• What is expected: Transcribe word for word the stretch from "Josiah Royce and" through "banned in Boston." in the Josiah Royce essay below.

Josiah Royce and The Spirit of Modern Philosophy.
I am told that my book is available on the German on-line bookseller's site: http://www.buch.de/buch/06058/725_paul_ricoeur_and_the_hermeneutics_of_freedom.html and http://shopping.msn.com/results/shp/?catid=3027,page=9 Your friends will be impressed if you quote from this thought-provoking work, which (despite my best efforts) has not been banned in Boston.
Like several other essays, this one has been altered by hackers. I will do my best to make corrections. Do not allow such people to discourage you from reading this work.
Josiah Royce is one of the great philosophers of America's "Golden Age" at Harvard. His colleagues included William James and George Santayana, whose dissertation he supervised. To my continuing annoyance, Royce insisted that Santayana write about Lotze, with whom Royce studied in Germany, rather than allowing Santayana to focus on Schopenhauer's aesthetics. Today we might have a book-length treatment of Schopenhauer's theory of art by the young Santayana (something that would be fascinating). By the way, the influence of the great German misanthrope on Santayana can be seen in the latter's first book, The Sense of Beauty. Instead, we have a dissertation by Santayana -- who is a much better philosopher than his forgettable subject -- about the epistemology of Herman Lotze. (See my essay "Arthur Shopenhauer's Metaphysics of Art.")

• Data:
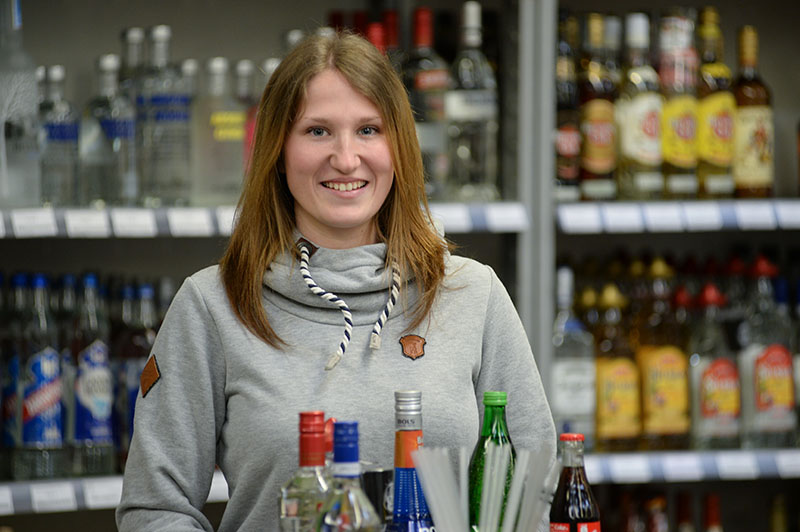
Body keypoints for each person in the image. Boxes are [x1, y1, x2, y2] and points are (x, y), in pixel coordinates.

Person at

• Solution below:
Josiah Royce and The Spirit of Modern Philosophy.
I am told that my book is available on the German on-line bookseller's site: http://www.buch.de/buch/06058/725_paul_ricoeur_and_the_hermeneutics_of_freedom.html and http://shopping.msn.com/results/shp/?catid=3027,page=9 Your friends will be impressed if you quote from this thought-provoking work, which (despite my best efforts) has not been banned in Boston.